Les politiques publiques et les investissements énergétiques qui seront menés au cours des prochaines années nous engageront pour 100 ans. Ils posent des risques financiers, industriels, budgétaires, d’organisation du territoire, qui toucheront nos enfants et nos petits-enfants.
La moindre des choses serait donc que l’on prenne le temps d’en débattre démocratiquement. C’est d’ailleurs la recommandation de la Commission nationale du débat public, organisme d'État dont le métier est d’organiser des débats entre citoyens sur les choix politiques, de manière transparente et participative. Un bon moment pour organiser ce débat serait au second semestre 2022, une fois les tensions de la campagne présidentielle passées.
En outre, une décision politique favorable à la relance du nucléaire prise en 2022-2023, et au-delà de ces choix collectifs et des incertitudes associées, soulève deux points majeurs.
D’abord en termes de garantie d’efficacité. Il paraît évident qu’avant d’engager des dizaines et des dizaines de milliards d’euros d’argent public dans de nouveaux réacteurs de type EPR, la filière nucléaire française devrait démontrer que ces réacteurs fonctionnent. Or aujourd’hui, aucun EPR ne fonctionne en Europe. L’EPR de Flamanville, qui n’a toujours pas été mis en service, a 11 ans de retard et coûtera 4 fois plus cher que prévu, sans compter les frais de financement.
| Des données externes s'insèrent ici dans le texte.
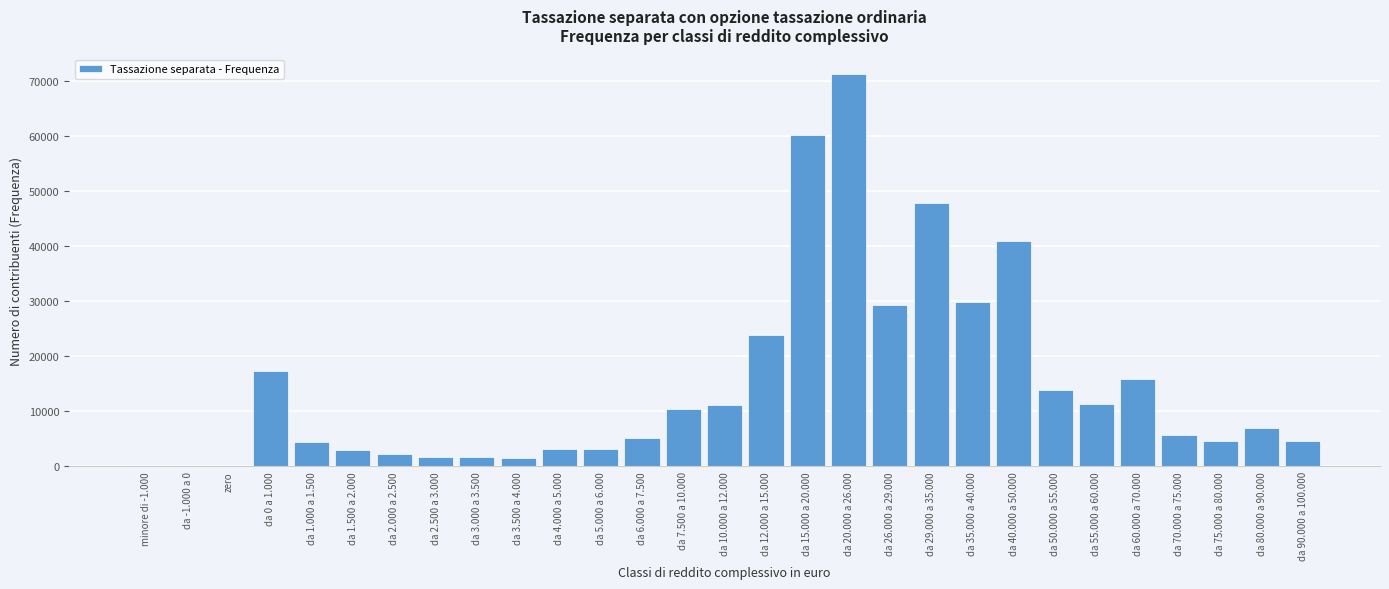

Which has a higher value, da 7.500 a 10.000 or da 35.000 a 40.000?

da 35.000 a 40.000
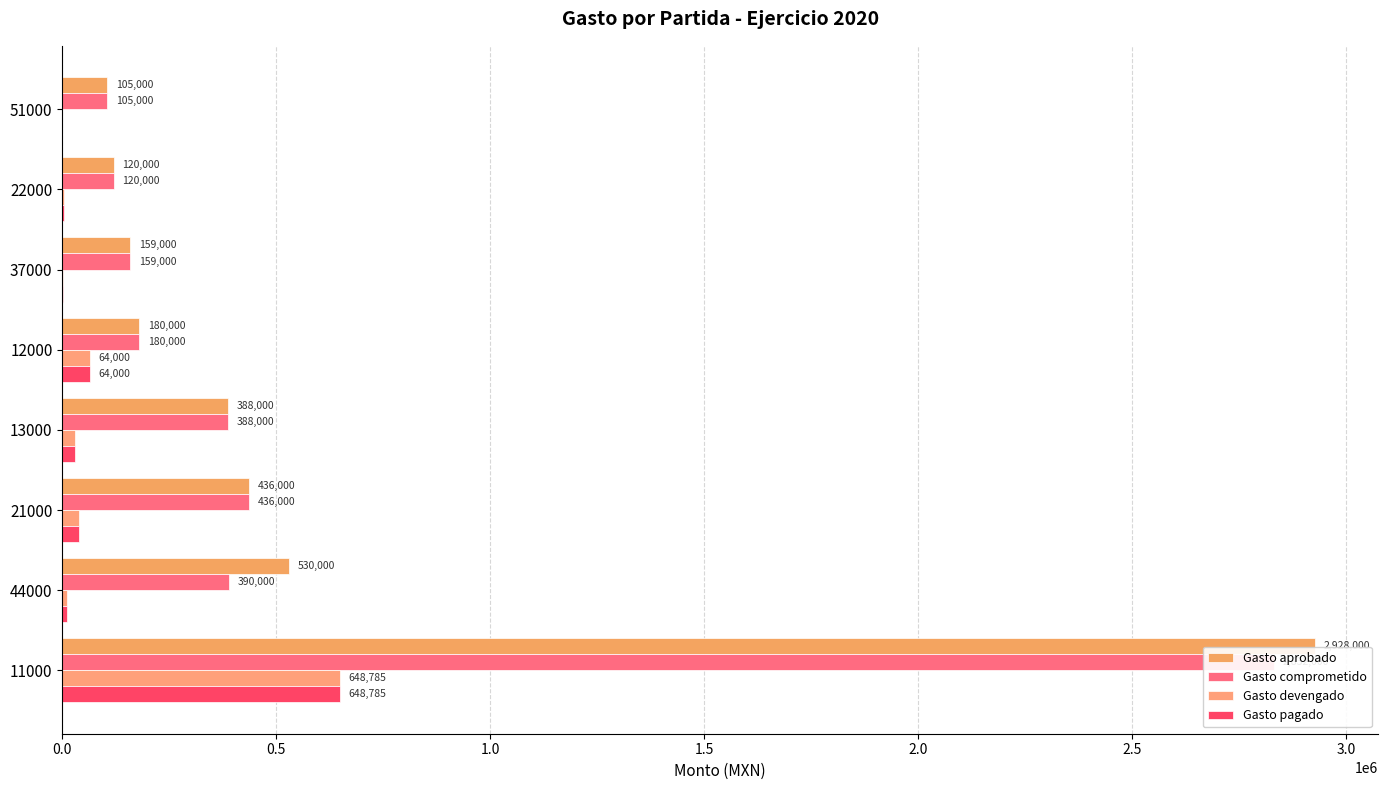

Reading right to left, what are all the values shown in this chart?

Gasto aprobado: 105000.0	120000.0	159000.0	180000.0	388000.0	436000.0	530000.0	2928000.0
Gasto comprometido: 105000.0	120000.0	159000.0	180000.0	388000.0	436000.0	390000.0	2832000.0
Gasto devengado: 0.0	5056.3	772.1	64000.0	30000.0	38040.3	12000.0	648784.9
Gasto pagado: 0.0	5056.3	772.1	64000.0	30000.0	38040.3	12000.0	648784.9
C’est aussi le cas pour un réacteur finlandais. Dans l’unique centrale EPR en fonctionnement dans le monde, en Chine, un réacteur vient d’être arrêté pour cause de fuites radioactives…
Ensuite en termes de temporalité : les premiers EPR ne pourraient pas être mis en service avant la fin des années 2030, c’est-à-dire après trois élections présidentielles.
Par conséquent, tout nouvel EPR ne produira sans doute pas d’électricité avant 2040… alors que l’urgence est de garantir notre sécurité énergétique tout visant la décarbonation. D’ici là, la priorité absolue est donc à l’accélération des énergies renouvelables, clé de voûte de la décarbonation de l’électricité, et à l’amplification des indispensables économies d’énergie, avec en toile de fond l’atteinte de nos engagements européens à l’horizon 2030 dans le cadre de l’initiative Fit for 55 de la Commission européenne.